Your child’s headteacher has the final say over whether to approve the request and how long your child can be absent.

Their decision will be made after considering the specific facts and circumstances behind your request.

Can I take my child on holiday during term time?

Parents should plan their holidays around school breaks and avoid requesting leaves of absence for holidays unless it is unavoidable.

As leave of absence is only granted in exceptional circumstances, it is unlikely that your child’s headteacher will agree a leave of absence for a family holiday.

If permission is refused and you keep your child off school on the days requested, you are likely to be committing an offence and be issued a fixed penalty notice or be prosecuted by your local authority.

Where can I get support to help my child attend school?

Children may struggle to attend school for a wide range of reasons.

If your child is struggling to attend school, both their school and your local authority also have responsibilities to help you to support your child’s attendance.

In most cases, if your child’s attendance level is falling, their school will contact you to explore the reasons and discuss what help can be put in place to help you overcome the barriers they are facing.

If your child is struggling to attend school, you can expect the school to meet with you and your child if they are old enough.  The school will want to understand the reasons for their absence and what support you or they need to overcome the barriers to attendance they are experiencing.

If the barriers to your child’s attendance are in school – such as they are having friendship problems – the school is responsible for working with you to help overcome the issues.

Information on who in school you can contact for help, including the school’s senior leader responsible for attendance, can be found in the school’s attendance policy on its website or available in hard copy from the school itself.

If the barriers to attendance you or your child are facing go beyond the remit of the school – such as a transport or a mental health issue – both the school and local authority have a responsibility to help you. This includes helping you to access the wider support you might need, for example from the school nurse or from local housing or transport teams.

As part of the conversation you have with your child’s school you will agree a set of joint actions you will all take to help overcome any barriers to attendance.

This agreement will often include a commitment to refer or help you to access support services in exchange for an agreement from you to engage and take part in the support offered. They will also arrange mutual convenient times for you to come together to review these and your child’s progress.

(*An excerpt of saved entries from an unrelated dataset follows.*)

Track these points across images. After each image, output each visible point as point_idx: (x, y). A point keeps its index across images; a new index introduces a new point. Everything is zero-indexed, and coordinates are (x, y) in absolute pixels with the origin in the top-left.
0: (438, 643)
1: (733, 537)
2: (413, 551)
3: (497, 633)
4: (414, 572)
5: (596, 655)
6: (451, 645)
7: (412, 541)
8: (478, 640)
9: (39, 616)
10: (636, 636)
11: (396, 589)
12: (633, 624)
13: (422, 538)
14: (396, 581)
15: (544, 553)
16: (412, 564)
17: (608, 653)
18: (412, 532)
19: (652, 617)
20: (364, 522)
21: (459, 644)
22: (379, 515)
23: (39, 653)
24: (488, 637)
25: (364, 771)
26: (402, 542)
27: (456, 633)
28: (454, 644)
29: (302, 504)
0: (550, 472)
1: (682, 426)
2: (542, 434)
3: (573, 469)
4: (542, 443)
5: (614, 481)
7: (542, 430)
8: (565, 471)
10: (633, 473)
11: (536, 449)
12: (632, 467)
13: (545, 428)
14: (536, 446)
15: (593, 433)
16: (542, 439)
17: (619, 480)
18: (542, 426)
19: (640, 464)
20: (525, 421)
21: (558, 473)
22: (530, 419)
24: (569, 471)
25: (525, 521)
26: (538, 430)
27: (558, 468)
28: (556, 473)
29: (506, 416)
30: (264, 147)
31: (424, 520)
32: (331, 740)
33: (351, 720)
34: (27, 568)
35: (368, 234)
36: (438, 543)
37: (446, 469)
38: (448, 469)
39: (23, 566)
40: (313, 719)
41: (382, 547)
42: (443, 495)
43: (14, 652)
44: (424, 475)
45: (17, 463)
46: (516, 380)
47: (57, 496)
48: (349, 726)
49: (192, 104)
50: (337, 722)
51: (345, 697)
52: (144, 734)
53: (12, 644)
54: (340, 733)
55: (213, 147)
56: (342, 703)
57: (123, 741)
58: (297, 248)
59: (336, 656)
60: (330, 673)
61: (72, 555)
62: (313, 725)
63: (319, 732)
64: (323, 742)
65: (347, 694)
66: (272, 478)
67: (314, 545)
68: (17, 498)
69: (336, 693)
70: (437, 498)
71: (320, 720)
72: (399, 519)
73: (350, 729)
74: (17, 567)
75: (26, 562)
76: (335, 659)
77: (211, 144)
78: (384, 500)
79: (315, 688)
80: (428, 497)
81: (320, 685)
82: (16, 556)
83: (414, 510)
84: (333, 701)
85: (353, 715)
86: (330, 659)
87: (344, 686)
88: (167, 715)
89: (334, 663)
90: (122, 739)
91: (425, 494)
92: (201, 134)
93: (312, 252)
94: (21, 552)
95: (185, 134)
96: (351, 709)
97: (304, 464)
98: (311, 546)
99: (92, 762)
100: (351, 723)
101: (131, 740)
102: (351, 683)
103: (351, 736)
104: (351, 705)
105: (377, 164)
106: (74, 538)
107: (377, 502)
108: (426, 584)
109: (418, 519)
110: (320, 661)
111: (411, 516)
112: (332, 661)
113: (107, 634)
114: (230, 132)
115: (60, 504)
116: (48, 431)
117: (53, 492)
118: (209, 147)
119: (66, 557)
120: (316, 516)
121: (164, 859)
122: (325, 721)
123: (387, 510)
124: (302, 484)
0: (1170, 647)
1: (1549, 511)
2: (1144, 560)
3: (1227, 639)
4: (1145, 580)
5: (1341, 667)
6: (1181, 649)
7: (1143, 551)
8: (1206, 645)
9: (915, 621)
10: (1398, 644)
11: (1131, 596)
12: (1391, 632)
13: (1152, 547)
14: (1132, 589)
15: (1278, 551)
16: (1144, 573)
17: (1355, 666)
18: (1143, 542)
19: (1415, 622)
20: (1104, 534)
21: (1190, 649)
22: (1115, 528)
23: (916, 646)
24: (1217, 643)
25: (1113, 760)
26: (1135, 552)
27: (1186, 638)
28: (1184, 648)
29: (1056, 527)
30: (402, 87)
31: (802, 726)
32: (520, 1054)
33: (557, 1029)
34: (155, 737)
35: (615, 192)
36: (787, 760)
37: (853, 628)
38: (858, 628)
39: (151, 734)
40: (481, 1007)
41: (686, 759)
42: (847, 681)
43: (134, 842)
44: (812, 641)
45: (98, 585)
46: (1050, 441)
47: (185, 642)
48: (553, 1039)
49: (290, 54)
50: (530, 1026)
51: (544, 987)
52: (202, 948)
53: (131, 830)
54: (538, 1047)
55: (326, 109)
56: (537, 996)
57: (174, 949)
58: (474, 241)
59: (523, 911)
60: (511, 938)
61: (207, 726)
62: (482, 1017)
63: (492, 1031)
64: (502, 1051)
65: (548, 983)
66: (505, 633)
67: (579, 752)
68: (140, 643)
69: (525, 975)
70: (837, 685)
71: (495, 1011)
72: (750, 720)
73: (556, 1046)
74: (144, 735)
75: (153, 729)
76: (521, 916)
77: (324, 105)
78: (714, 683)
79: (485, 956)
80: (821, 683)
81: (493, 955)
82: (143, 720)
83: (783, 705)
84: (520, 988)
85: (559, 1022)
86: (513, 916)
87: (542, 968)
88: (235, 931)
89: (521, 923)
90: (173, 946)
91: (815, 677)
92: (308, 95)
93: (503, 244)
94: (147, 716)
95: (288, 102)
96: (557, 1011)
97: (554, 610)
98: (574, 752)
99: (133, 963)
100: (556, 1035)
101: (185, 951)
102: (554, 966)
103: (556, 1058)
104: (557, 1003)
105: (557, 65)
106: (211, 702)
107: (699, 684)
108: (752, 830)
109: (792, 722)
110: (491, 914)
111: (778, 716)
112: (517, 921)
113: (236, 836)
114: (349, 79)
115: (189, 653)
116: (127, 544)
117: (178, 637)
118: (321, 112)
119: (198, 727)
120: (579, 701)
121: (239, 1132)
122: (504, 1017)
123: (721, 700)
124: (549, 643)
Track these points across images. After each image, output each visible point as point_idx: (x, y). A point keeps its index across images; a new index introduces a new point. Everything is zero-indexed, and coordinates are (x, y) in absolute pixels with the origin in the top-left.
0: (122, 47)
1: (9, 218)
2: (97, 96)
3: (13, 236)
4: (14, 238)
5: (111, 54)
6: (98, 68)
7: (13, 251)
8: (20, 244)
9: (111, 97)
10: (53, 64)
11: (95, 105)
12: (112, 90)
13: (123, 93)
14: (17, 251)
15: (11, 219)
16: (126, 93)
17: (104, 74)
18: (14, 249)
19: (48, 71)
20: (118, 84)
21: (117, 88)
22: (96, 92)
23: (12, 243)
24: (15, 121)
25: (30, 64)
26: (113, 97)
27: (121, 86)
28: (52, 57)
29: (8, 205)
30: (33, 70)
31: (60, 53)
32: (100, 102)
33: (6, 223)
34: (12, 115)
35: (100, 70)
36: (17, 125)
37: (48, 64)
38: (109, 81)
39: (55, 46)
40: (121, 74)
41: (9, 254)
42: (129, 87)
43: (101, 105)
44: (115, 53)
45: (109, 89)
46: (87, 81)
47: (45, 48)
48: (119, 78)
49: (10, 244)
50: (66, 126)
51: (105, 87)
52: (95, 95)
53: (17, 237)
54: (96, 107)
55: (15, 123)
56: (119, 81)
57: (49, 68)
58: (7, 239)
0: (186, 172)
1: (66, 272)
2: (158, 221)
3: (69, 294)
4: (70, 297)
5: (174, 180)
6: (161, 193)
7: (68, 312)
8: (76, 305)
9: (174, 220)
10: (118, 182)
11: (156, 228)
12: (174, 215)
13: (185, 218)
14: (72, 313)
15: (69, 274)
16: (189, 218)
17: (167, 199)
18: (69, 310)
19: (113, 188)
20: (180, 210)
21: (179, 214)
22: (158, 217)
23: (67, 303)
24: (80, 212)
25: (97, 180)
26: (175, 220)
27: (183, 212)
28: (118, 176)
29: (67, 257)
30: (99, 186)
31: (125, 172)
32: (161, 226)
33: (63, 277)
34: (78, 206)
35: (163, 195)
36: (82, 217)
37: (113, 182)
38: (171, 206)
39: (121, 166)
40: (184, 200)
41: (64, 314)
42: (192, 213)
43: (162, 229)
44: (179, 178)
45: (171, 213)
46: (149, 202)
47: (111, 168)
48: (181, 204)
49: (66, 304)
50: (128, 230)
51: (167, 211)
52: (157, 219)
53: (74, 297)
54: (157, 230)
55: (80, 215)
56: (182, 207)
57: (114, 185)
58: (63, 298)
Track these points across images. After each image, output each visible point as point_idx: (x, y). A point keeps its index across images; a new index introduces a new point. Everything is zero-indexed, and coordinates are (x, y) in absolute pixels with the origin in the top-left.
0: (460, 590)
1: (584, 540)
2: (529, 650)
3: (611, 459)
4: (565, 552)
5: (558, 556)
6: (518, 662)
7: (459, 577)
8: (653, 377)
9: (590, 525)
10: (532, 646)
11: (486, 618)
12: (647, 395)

This agreement may take the form of an informal action plan, an early help plan, or a parenting contract – depending on the complexity of the reasons for your child’s absence.

What else are you doing to help combat unauthorised absence?

We are launching a three-year 1-2-1 attendance mentoring pilot from this term, aimed at tackling the factors behind non-attendance such as bullying or mental health issues.

It is being launched in Middlesborough this year, before expanding to other areas of the country next year. The pilot will provide tailored support to over 1,600 persistently and severely absent pupils over the three-year period.

Schools, academy trusts, local authorities and the government will also have access to a powerful new attendance data visualisation tool is also being launched to help to spot and respond to issues.

This data is supporting the launch of the new, interactive national attendance dashboard alongside the publication of the first full fortnightly attendance data of the term. This is expected later in September and will providing ongoing transparency and vastly improved potential for insight and analysis of daily, weekly and termly trends.

The majority of schools are now sharing daily register data with the department, where it is aggregated and presented back in dashboards to schools, academy trusts and local authorities.

This enables teachers to analyse attendance with greater ease, allowing issues with individual pupils, or groups such as children on free school meals, for example, to be spotted more quickly.